China’s Cabinet Takes Steps to Support Jobs After Growth Slows

China’s economic slowdown is prompting Premier Li Keqiang to take steps to support job creation, backing up a pledge last month.

Pressure on employment is rising and China’s policies must become more proactive, according to a government statement after a State Council meeting led by Li on Tuesday. The cabinet announced measures including more tax breaks and subsidies to some enterprises that hire.

Li said last month that the nation will roll out more measures to support growth if employment is at risk. While the country’s booming service industries have helped generate jobs to offset the impact of a manufacturing slowdown, policy makers are showing concern that the weakening will spread, cutting banks’ reserve requirements by 1 percentage point earlier this week.

“Through multiple measures, we will ensure the achievement of the full-year target,” according to the statement. China has a goal of creating 10 million urban jobs in 2015; it exceeded the same target last year by 3.2 million.

China will also support technical professionals and rural residents in starting their own businesses, according to the statement.

Because employment is a lagging indicator compared with industrial output or investment, policy makers seek to avoid acting too late before jobs are eliminated.
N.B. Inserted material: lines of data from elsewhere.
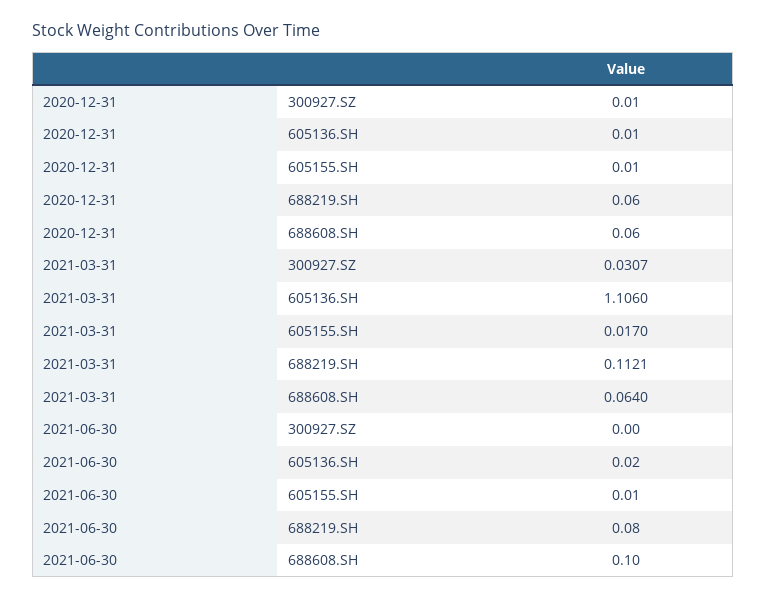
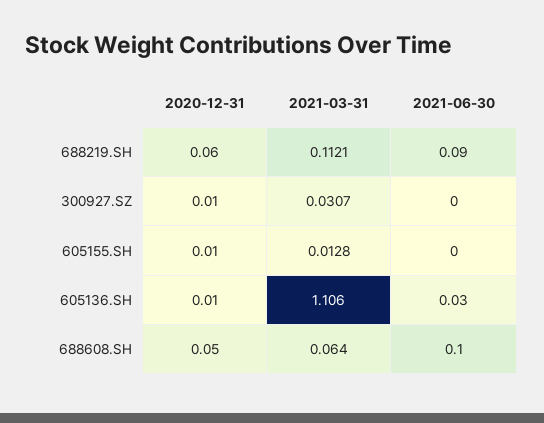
2020-12-31, 688608.SH: 0.06 -> 0.05
2021-03-31, 605155.SH: 0.017 -> 0.0128
2021-06-30, 605136.SH: 0.02 -> 0.03
2021-06-30, 605155.SH: 0.01 -> 0
2021-06-30, 688219.SH: 0.08 -> 0.09

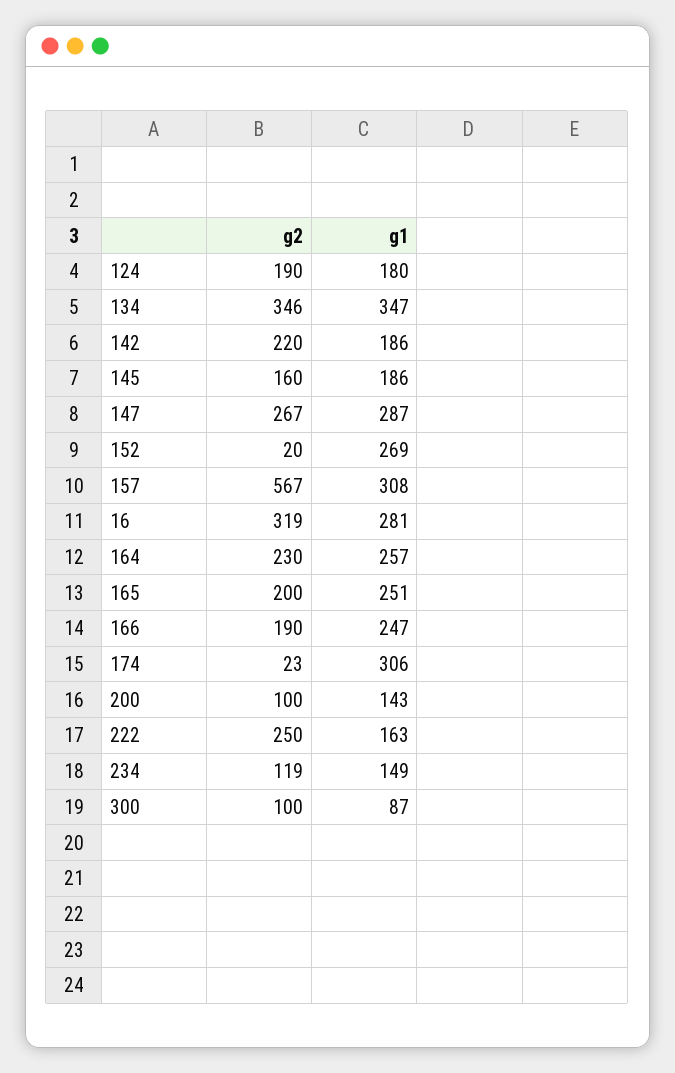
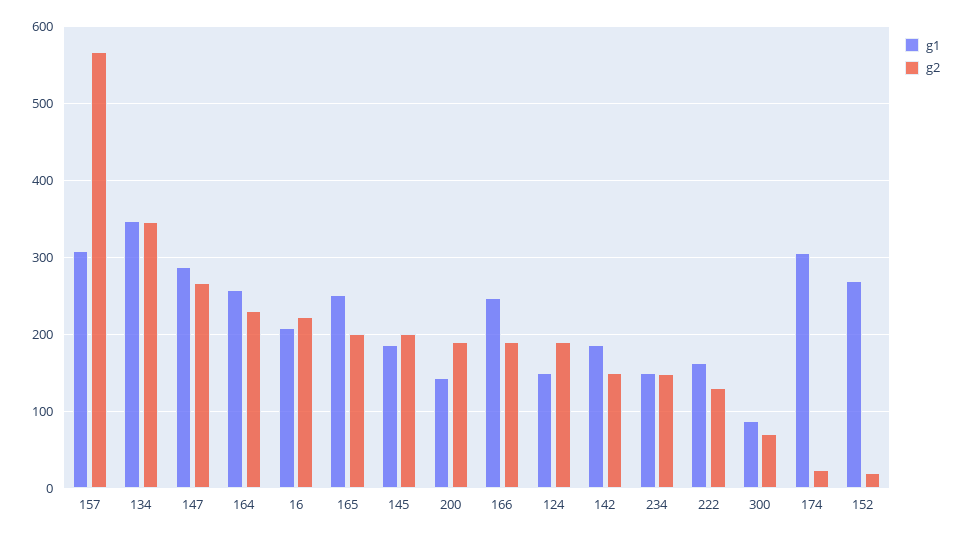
g1, 124: 180 -> 150
g2, 142: 220 -> 150
g2, 145: 160 -> 200
g2, 16: 319 -> 220
g1, 16: 281 -> 210
g2, 200: 100 -> 190
g2, 222: 250 -> 130
g2, 234: 119 -> 150
g2, 300: 100 -> 70

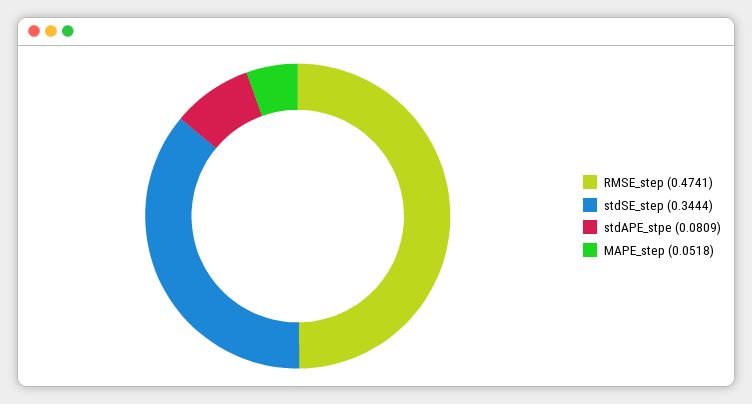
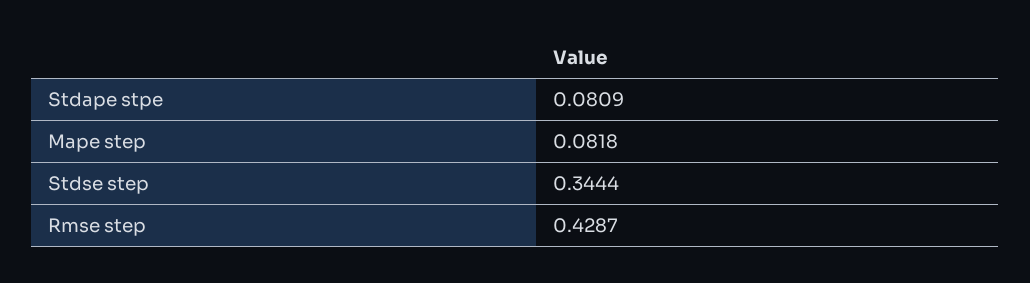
RMSE_step: 0.4741 -> 0.4287
MAPE_step: 0.0518 -> 0.0818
China’s labor market is difficult to gauge because the government doesn’t regularly publish a survey-based unemployment rate comparable to the U.S.’s, and the official jobless rate for registered residents barely fluctuates.

The ratio of jobs available to job seekers dropped to 1.12 in the first quarter from 1.15 in the October-December period, indicating the labor market is getting slightly weaker, according to a statement from the Ministry of Human Resources and Social Security on Monday.

China’s economy grew 7 percent in the first quarter from a year earlier, the slowest pace since 2009, data showed last week.